Task description
Rewrite the text on autoimmunity in IPF, starting with "The rate of" and going on through "in this study.", with "healthy adults" changed to "healthy controls".

Excerpted text
=-=-=-=-=
Several studies have reported on the role of autoimmunity in the pathogenesis of IPF. Activated T cells, including autoreactive CD4 T cells, were found in the blood, lung tissues, hilar lymph nodes, and bronchoalveolar lavage fluid of patients with IPF [
18,
19]. It was demonstrated that T cells assist B cells in proliferating and producing autoantibodies, and that this process facilitates inflammation and fibrosis in the lungs [
20,
21]. However, the clinical implications of this experimentally proven evidence are uncertain.
The rate of autoantibody positivity in patients with IPF in this study was lower than that reported in other studies [
12,
13,
22], but similar to that observed in healthy adults [
6,
23]. This study was performed at a tertiary university hospital with a medical team specialized in interstitial lung diseases, and only respiratory specialists were authorized to prescribe pirfenidone. Patients diagnosed with IPF and prescribed pirfenidone were routinely followed up by a respiratory specialist. Therefore, although the patients were initially diagnosed with IPF, the respiratory specialist routinely examined them for evidence of alternative diagnoses. Particularly, the autoantibody-positive patients were reevaluated for alternative diagnoses if autoimmune features were observed during follow-up. This might explain the low autoantibody-positive rate in patients with IPF in this study.
=-=-=-=-=
Items listed in a dataset
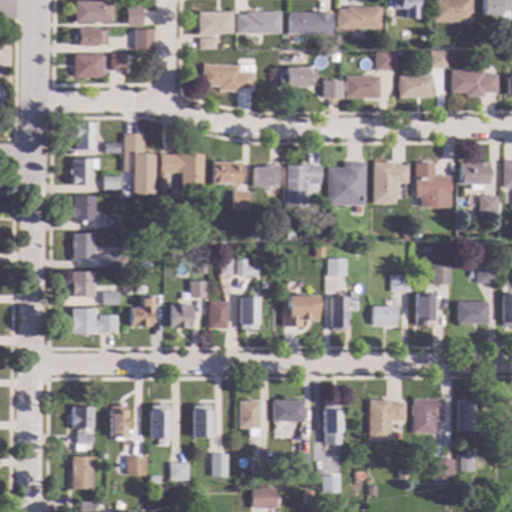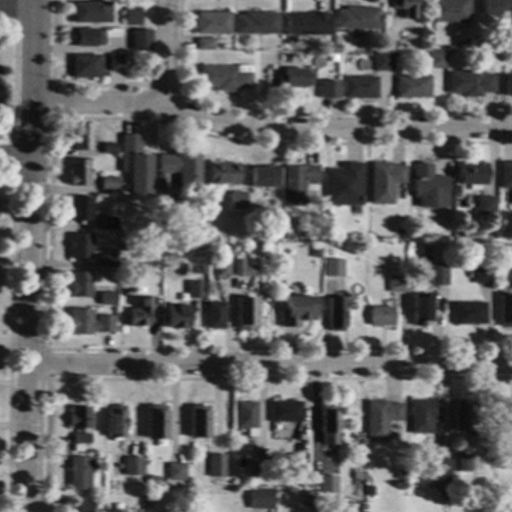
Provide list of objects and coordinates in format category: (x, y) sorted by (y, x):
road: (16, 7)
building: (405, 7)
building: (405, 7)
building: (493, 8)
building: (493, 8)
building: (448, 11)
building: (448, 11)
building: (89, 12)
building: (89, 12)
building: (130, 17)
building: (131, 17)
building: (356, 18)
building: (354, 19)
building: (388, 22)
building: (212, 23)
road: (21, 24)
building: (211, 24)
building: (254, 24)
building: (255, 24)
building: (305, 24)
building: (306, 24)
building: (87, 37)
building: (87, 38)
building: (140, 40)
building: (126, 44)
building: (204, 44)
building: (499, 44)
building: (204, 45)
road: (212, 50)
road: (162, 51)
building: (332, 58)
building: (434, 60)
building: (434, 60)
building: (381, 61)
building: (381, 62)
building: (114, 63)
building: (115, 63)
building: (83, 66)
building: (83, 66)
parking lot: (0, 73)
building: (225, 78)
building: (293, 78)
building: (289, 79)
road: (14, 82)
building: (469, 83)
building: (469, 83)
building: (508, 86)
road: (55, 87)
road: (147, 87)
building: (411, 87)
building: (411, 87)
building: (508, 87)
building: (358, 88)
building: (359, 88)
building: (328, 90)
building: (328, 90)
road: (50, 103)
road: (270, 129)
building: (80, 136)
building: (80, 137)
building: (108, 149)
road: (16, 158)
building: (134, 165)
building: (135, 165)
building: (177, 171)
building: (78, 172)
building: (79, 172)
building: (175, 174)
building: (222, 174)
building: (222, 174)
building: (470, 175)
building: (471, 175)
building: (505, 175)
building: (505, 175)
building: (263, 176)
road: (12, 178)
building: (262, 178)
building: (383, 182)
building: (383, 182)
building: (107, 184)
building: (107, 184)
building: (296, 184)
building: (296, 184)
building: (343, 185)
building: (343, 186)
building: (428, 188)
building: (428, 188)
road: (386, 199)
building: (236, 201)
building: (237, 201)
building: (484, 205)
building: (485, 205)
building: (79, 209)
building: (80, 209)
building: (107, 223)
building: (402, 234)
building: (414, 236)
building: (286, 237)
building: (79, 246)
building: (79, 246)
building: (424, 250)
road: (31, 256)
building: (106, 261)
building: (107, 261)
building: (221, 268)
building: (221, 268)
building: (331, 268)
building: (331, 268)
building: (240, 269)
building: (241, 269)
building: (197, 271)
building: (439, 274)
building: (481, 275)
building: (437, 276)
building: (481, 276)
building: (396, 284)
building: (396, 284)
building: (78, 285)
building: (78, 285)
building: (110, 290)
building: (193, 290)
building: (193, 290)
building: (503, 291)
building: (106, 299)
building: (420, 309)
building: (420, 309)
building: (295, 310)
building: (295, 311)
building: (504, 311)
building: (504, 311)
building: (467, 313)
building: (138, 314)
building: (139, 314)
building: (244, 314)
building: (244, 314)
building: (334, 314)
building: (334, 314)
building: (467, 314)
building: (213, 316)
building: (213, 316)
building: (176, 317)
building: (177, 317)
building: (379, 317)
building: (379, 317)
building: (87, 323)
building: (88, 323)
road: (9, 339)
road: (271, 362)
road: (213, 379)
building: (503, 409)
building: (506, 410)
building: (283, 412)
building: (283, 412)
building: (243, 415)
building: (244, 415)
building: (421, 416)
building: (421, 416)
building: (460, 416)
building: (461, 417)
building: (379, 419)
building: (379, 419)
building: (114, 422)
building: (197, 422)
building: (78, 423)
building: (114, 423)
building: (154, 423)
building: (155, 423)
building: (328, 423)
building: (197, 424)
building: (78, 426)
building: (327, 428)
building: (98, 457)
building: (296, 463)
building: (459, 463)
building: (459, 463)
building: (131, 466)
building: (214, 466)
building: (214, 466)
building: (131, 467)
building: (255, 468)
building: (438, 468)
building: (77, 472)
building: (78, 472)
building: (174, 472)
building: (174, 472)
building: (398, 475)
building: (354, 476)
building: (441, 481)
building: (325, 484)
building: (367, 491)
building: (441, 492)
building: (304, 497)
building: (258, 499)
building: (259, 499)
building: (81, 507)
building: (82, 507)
=-=-=-=-=
Solved exercise
The rate of autoantibody positivity in patients with IPF in this study was lower than that reported in other studies [
12,
13,
22], but similar to that observed in healthy controls [
6,
23]. This study was performed at a tertiary university hospital with a medical team specialized in interstitial lung diseases, and only respiratory specialists were authorized to prescribe pirfenidone. Patients diagnosed with IPF and prescribed pirfenidone were routinely followed up by a respiratory specialist. Therefore, although the patients were initially diagnosed with IPF, the respiratory specialist routinely examined them for evidence of alternative diagnoses. Particularly, the autoantibody-positive patients were reevaluated for alternative diagnoses if autoimmune features were observed during follow-up. This might explain the low autoantibody-positive rate in patients with IPF in this study.